El interrogatorio de Flowers y Zubair reveló que eran parte del colectivo de delitos cibernéticos, Scattered Spider.
La pandilla poco organizada de jóvenes ciberdelincuentes de habla inglesa ha sido vinculada a docenas de otros ataques cibernéticos, incluidos los minoristas Marks and Spencer y Co-op.
Pero la BBC se enteró de que Flowers llamó la atención de la policía poco después de cumplir 16 años.
En octubre de 2023, lo pillaron cometiendo un delito cibernético de bajo nivel y lo visitaron agentes de la unidad regional de delitos cibernéticos de West Midlands.

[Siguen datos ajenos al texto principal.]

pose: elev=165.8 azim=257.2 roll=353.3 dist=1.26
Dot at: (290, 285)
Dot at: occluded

La policía dice que Flowers no interactuó con los oficiales durante la visita y se le impuso una orden de cese y desistimiento para evitar que cometiera más delitos.
Es probable que la policía lo invite a inscribirse en el programa nacional Cyber Choices, que trabaja para mantener a los jóvenes alejados del ciberdelito.
Pero Flowers ya estaba siendo investigado por un delito y no quiso dialogar con las autoridades, por lo que lo consideraron no apto.
Unos meses más tarde, el adolescente, que vive con su abuela, cometió graves delitos cibernéticos con Scattered Spider, que culminaron en una redada del TfL.
El subdirector de la NCA, Paul Foster, jefe de su unidad nacional de delitos cibernéticos, dijo que el caso puso de relieve los desafíos que plantea un pequeño número de delincuentes altamente capaces.
Pidió poderes legales más fuertes, como las Órdenes de Riesgo de Delitos Cibernéticos (CCRO) propuestas para abordar tales casos.
Las CCRO, anunciadas por el gobierno del Reino Unido como parte de las reformas planificadas a la legislación sobre uso indebido de computadoras, están diseñadas para permitir que la policía y los tribunales impongan sanciones a personas consideradas de alto riesgo antes de que cometan delitos más graves.
“Desencadenan intervenciones policiales más tempranas contra los delincuentes de delitos cibernéticos de alto riesgo”, dijo Foster.